### Required action
Begin with the line below holding "neck: (149, 321)" and go on through the line holding "right back paw: (405, 512)", duplicating each line exactly and leaving out pictures.

### Input data

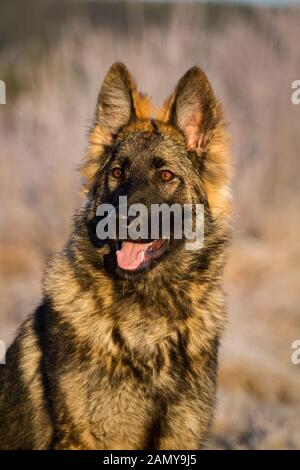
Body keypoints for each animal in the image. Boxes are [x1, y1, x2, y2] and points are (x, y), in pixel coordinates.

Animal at [0, 62, 231, 448]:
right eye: (117, 172)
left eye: (165, 175)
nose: (120, 219)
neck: (149, 321)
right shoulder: (91, 437)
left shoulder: (181, 436)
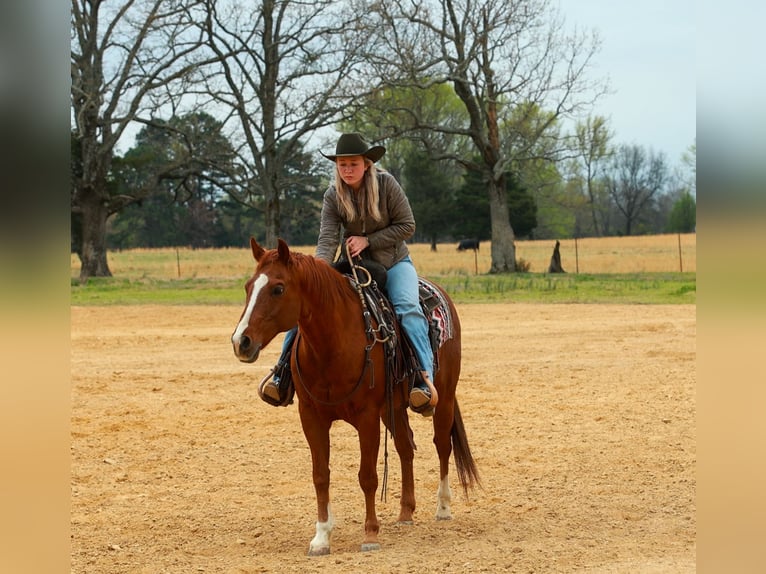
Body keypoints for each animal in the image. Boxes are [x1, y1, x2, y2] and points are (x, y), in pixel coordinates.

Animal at [231, 238, 480, 556]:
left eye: (278, 288)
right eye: (248, 286)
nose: (241, 341)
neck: (332, 346)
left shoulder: (367, 417)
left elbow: (367, 476)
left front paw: (371, 534)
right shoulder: (311, 416)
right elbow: (320, 475)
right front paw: (321, 537)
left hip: (444, 397)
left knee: (442, 445)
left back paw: (443, 507)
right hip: (393, 408)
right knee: (405, 447)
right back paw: (405, 512)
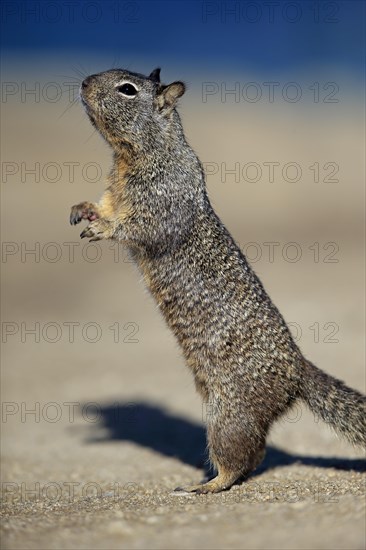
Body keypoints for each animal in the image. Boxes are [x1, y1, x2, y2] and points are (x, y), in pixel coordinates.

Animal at [69, 67, 366, 494]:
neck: (139, 153)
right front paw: (83, 210)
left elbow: (139, 225)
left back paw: (205, 485)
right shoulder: (115, 189)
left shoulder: (161, 196)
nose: (84, 83)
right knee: (255, 454)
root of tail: (298, 371)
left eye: (127, 89)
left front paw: (105, 228)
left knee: (241, 456)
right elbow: (104, 204)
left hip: (228, 413)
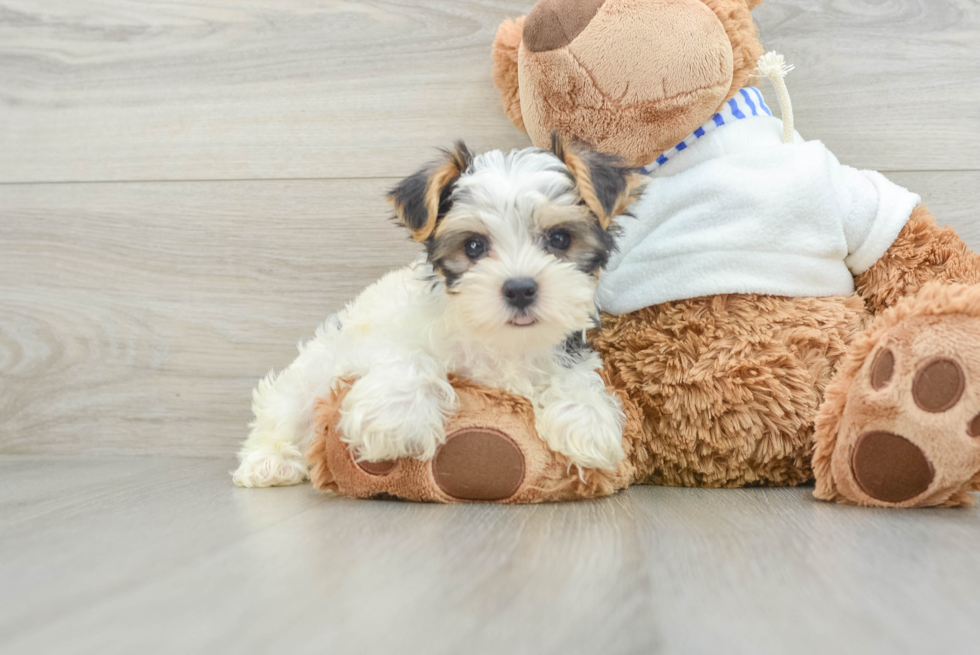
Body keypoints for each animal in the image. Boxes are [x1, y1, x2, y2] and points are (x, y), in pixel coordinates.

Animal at [234, 137, 648, 486]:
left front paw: (588, 419)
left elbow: (577, 376)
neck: (502, 342)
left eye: (560, 238)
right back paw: (268, 462)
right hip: (308, 375)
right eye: (474, 246)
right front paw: (391, 420)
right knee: (280, 414)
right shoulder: (383, 336)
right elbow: (410, 357)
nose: (519, 289)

### Answer space
neck: (149, 321)
right shoulder: (91, 437)
left shoulder: (181, 436)
Body keypoints for each animal in the image. Boxes are [x1, y1, x2, y2] and points are (x, y), in pixel coordinates.

Animal at [231, 238, 480, 556]:
left eye: (278, 288)
right eye: (248, 286)
nose: (241, 341)
neck: (332, 346)
left shoulder: (367, 417)
left elbow: (367, 476)
left front paw: (371, 534)
right shoulder: (311, 416)
right elbow: (320, 475)
right front paw: (321, 537)
left hip: (444, 397)
left knee: (442, 445)
left back paw: (443, 507)
right hip: (393, 408)
right knee: (405, 447)
right back paw: (405, 512)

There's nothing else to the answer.